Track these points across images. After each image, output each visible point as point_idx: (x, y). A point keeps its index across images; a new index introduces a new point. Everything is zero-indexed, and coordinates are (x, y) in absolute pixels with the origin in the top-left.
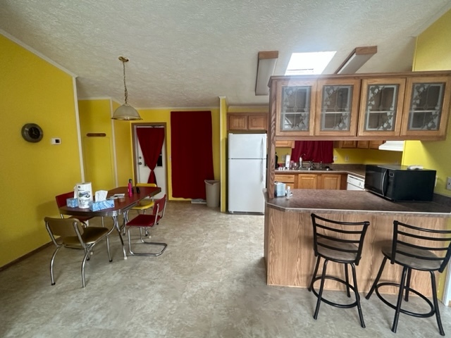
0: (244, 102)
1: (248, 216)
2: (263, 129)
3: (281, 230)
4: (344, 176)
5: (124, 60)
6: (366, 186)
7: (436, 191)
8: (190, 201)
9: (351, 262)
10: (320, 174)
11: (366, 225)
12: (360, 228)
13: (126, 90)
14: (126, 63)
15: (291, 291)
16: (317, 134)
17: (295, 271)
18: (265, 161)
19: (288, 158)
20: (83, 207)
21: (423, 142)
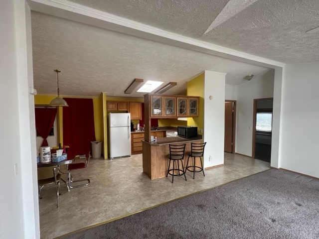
0: (115, 95)
1: (123, 159)
2: (126, 110)
3: (156, 155)
4: (165, 132)
5: (57, 71)
6: (178, 135)
7: (198, 134)
8: (79, 157)
9: (181, 159)
10: (155, 132)
11: (185, 145)
12: (183, 147)
13: (58, 89)
14: (59, 73)
15: (161, 179)
16: (165, 115)
17: (161, 171)
18: (130, 127)
19: (138, 125)
20: (47, 162)
21: (193, 118)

_ _ _ _ _

* WHAT YOU WILL DO
The records above need to be reproduced exactly, with all images omitted.

* ANSWER FOR THIS EXERCISE
Track these points across images. After each image, output each visible point as point_idx: (x, y). A point keeps its index across images; a new index introduces a new point. Everything is zero-indexed, and coordinates are (x, y) in absolute pixels with the origin in the top-left.
0: (244, 102)
1: (248, 216)
2: (263, 129)
3: (281, 230)
4: (344, 176)
5: (124, 60)
6: (366, 186)
7: (436, 191)
8: (190, 201)
9: (351, 262)
10: (320, 174)
11: (366, 225)
12: (360, 228)
13: (126, 90)
14: (126, 63)
15: (291, 291)
16: (317, 134)
17: (295, 271)
18: (265, 161)
19: (288, 158)
20: (83, 207)
21: (423, 142)
0: (115, 95)
1: (123, 159)
2: (126, 110)
3: (156, 155)
4: (165, 132)
5: (57, 71)
6: (178, 135)
7: (198, 134)
8: (79, 157)
9: (181, 159)
10: (155, 132)
11: (185, 145)
12: (183, 147)
13: (58, 89)
14: (59, 73)
15: (161, 179)
16: (165, 115)
17: (161, 171)
18: (130, 127)
19: (138, 125)
20: (47, 162)
21: (193, 118)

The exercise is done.